In fine, l'étude souligne avant tout l'importance de la structure sociale, qui peut empêcher une allocation optimale des ressources. A commencer par le fossé croissant entre les élites et le reste de la population... 
 
Il ne faut rejeter aucun critère et celui-ci, en effet, a été avancé chez les Mayas. Non seulement l'écart s'est creusé entre les élites et le reste de la population, mais il faut aussi prendre en compte la pression exercée sur les élites. Pendant une période, il y a eu une compétition entre les élites, par exemple entre les cités de Tikal et Calakmul. Elles se sont livré la guerre par cités interposées en établissant des alliances, à tel point qu'elles ont fini par faiblir peu à peu.
 
Finalement, l'étude prend appui sur les Mayas pour fixer un modèle bien précis dans lequel "la croissance de la population riche met en péril la disponibilité des ressources pour la masse". Quelle est votre lecture d'archéologue ?
 
Cela concerne des régions assez vastes, les causes ne sont peut-être pas les mêmes partout. Tout d'abord, est-ce qu'il y a "collapse" ou pas ? Maintenant que l'on connaît mieux la chronologie, on se rend compte que certains sites se sont effondrés assez tôt tandis que d'autres ont duré plus longtemps qu'on ne le pensait.
 
Ensuite, quelles sont les causes ? Par exemple, on a longtemps considéré que les Mayas fonctionnaient sur du brûlis et épuisaient ainsi les sols. Puis on s'est rendu compte qu'il y avait un système intensif avec enrichissement des sols sur du parcellaire, avec une productivité et un temps d'épuisement des terres sans doute supérieurs à ce qu'on pensait.

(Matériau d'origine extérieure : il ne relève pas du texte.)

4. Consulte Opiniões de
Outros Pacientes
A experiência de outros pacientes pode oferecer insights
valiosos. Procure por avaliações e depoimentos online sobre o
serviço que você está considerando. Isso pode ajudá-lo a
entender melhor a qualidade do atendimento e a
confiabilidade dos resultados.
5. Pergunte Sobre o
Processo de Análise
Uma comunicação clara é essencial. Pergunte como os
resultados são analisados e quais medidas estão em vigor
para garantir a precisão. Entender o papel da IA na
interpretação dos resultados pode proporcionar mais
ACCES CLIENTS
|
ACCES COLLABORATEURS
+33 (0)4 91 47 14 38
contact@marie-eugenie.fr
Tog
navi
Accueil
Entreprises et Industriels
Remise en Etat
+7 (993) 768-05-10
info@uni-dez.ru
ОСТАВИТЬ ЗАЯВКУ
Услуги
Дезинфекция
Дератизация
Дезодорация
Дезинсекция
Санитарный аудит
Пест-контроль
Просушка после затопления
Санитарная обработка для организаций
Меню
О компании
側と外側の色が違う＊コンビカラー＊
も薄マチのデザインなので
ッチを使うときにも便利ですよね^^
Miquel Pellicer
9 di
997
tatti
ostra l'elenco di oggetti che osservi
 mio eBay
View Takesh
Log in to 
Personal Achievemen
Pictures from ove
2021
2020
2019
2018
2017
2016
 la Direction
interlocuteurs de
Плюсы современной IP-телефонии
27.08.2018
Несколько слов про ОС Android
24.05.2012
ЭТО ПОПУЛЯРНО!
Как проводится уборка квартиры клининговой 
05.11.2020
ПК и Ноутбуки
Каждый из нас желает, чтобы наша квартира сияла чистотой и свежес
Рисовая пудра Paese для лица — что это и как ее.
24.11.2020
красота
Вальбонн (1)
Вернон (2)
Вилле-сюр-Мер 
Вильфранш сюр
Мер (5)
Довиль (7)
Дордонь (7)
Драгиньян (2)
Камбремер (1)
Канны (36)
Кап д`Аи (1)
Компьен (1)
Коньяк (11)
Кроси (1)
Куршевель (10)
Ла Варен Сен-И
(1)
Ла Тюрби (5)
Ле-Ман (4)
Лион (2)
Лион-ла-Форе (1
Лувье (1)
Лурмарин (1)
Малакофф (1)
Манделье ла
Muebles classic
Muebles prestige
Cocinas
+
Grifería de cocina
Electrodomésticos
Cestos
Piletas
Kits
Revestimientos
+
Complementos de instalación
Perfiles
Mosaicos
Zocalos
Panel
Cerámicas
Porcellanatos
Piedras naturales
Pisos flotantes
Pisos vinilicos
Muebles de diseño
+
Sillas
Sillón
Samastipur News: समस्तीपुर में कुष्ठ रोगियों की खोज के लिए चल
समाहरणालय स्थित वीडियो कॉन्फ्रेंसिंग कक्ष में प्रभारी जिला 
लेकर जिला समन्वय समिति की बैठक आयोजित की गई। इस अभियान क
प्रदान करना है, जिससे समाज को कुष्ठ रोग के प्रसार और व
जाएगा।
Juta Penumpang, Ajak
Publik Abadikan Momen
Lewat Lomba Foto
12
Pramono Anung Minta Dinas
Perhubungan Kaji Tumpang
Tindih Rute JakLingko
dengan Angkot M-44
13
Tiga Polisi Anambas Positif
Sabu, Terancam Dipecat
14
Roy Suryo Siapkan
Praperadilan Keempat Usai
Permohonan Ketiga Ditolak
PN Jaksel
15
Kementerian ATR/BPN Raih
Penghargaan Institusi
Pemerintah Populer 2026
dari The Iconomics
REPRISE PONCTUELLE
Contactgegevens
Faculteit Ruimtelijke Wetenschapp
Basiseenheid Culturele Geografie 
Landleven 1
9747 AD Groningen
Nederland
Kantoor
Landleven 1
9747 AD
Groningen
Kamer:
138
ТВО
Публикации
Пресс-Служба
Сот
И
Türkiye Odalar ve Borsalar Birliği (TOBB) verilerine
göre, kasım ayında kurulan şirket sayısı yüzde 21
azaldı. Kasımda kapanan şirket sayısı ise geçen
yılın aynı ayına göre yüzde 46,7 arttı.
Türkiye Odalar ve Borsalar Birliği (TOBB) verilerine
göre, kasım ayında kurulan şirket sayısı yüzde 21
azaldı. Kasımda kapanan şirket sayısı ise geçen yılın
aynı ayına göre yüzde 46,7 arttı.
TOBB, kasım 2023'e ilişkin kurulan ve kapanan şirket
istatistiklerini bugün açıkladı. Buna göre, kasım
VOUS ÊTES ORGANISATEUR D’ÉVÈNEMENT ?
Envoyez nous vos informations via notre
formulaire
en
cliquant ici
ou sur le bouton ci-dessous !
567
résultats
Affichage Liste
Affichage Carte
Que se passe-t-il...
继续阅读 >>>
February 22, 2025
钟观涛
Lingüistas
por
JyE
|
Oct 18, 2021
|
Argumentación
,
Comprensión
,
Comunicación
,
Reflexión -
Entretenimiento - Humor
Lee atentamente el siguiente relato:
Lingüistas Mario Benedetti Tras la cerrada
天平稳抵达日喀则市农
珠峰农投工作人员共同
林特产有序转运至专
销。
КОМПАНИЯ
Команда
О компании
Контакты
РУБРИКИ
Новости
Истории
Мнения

La compétition entre les cités a entraîné de plus en plus de constructions, et donc une utilisation intensive de la chaux qui sert de mortier et recouvre les bâtiments. Du coup, il a fallu du bois pour faire la chaux et donc défricher. Tout ce cycle aboutit à une surexploitation. Mais une chose est sûre, il n'y a jamais un seul facteur pour expliquer la chute d'une civilisation.